Selon M. Abdali, d’énormes fonds publics investis dans le sport pourraient aussi avoir participé à la crise.
L’Autorité du sport avait précisé l’an dernier que le gouvernement avait dépensé en cinq ans quelque 400 millions de dinars (1,25 milliard d’euros) dans le sport.
Conflits de famille
Cheikh Salman a directement accusé « des Koweïtiens dans le sport international » d’avoir causé la suspension par des plaintes adressées aux instances internationales.
Des membres du Parlement progouvernemental, dissous en octobre, ont nommément accusé cheikh Ahmed et ses frères d’avoir provoqué la suspension. Ces derniers ont systématiquement rejeté ces accusations.
Le dernier Parlement a voté en juin une loi qui a renforcé l’influence du gouvernement dans le sport et qui lui a permis de dissoudre le Comité olympique national, la Fédération de football et plusieurs autres fédérations dirigées par cheikh Talal.

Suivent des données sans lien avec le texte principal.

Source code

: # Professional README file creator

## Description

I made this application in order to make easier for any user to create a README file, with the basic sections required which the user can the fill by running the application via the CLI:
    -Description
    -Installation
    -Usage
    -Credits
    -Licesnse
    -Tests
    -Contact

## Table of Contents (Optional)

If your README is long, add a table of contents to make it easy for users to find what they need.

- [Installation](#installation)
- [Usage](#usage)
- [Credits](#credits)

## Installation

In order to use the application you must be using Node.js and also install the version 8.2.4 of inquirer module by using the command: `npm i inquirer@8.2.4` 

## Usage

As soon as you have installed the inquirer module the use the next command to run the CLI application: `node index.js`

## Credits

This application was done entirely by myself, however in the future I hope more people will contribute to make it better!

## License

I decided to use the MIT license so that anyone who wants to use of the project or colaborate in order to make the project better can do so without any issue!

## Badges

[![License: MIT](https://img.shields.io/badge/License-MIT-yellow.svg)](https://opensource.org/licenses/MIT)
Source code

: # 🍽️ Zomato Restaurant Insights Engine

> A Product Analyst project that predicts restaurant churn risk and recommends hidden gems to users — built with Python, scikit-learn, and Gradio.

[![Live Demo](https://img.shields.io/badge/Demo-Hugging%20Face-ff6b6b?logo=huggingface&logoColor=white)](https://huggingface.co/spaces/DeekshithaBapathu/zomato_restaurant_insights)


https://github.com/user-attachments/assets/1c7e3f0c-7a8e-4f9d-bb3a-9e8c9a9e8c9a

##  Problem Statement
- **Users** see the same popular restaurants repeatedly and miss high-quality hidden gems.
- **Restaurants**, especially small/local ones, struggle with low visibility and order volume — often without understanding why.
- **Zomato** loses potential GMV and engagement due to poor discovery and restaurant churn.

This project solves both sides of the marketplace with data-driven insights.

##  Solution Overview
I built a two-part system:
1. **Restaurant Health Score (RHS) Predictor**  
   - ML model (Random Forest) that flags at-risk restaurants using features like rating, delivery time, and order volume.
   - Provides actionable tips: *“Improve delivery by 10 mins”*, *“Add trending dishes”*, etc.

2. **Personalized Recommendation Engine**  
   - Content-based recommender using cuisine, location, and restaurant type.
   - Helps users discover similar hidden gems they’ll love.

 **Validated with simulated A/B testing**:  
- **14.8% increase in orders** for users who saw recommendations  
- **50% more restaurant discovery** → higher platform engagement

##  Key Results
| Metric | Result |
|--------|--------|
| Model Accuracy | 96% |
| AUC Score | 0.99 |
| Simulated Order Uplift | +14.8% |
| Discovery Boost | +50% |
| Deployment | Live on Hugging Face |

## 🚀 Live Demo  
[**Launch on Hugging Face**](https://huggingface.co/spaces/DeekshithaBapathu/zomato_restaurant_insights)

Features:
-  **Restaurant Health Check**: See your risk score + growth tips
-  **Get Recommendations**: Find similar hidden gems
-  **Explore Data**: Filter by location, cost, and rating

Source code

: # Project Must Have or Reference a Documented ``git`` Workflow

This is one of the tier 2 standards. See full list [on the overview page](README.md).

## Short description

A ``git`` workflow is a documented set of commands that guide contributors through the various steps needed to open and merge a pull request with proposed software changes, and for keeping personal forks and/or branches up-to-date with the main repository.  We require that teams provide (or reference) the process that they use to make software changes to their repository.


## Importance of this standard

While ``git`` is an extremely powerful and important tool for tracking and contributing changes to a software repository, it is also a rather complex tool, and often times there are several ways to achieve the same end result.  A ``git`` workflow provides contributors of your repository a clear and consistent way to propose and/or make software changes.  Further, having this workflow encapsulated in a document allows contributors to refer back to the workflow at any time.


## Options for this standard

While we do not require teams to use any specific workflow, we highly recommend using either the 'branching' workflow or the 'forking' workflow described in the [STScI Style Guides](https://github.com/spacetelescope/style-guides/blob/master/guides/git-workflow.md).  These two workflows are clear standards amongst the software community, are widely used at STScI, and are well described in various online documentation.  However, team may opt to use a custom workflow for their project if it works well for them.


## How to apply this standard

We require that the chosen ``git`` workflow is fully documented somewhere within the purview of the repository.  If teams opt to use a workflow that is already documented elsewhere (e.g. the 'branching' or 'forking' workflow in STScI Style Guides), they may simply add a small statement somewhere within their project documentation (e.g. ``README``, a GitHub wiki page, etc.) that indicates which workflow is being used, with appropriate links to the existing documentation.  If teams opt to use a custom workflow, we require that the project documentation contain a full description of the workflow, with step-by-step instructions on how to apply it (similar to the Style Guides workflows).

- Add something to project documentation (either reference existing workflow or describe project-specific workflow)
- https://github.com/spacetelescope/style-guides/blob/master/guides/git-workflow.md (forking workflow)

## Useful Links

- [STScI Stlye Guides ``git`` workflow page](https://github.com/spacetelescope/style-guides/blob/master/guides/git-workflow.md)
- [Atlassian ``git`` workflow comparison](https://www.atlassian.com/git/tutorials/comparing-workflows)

« Le problème, c’est que certains (ex-)députés et le gouvernement ont adopté une loi destinée à éloigner cheikh Ahmed et ses frères du sport local », souligne le journaliste sportif koweïtien, Fayçal al-Qanai.
« Ces lois violent les chartes sportives internationales », ajoute M. Qanai, vice-président de l’International Press Sports Association.
Cheikh Ahmed, 53 ans, détient des positions de haut niveau dans le sport mondial: il est membre du Comité exécutif du CIO et du Conseil de la Fifa.
Il est l’un des membres de la famille régnante qui peuvent prétendre un jour à l’accession au trône. Neveu de l’actuel émir, cheikh Ahmed a occupé plusieurs postes ministériels entre 2001 et 2011, date de son départ du gouvernement.
La presse locale avait rapporté que son départ était le résultat d’une lutte de pouvoir avec le Premier ministre de l’époque cheikh Nasser Mohammad al-Ahmad Al-Sabah, un cousin de cheikh Fahad, qui avait démissionné cinq mois plus tard.
« L’objectif principal était d’éloigner cheikh Ahmed du gouvernement et du pouvoir car il est influent et très compétent », relève M. Qanai, proche de la famille de cheikh Ahmed.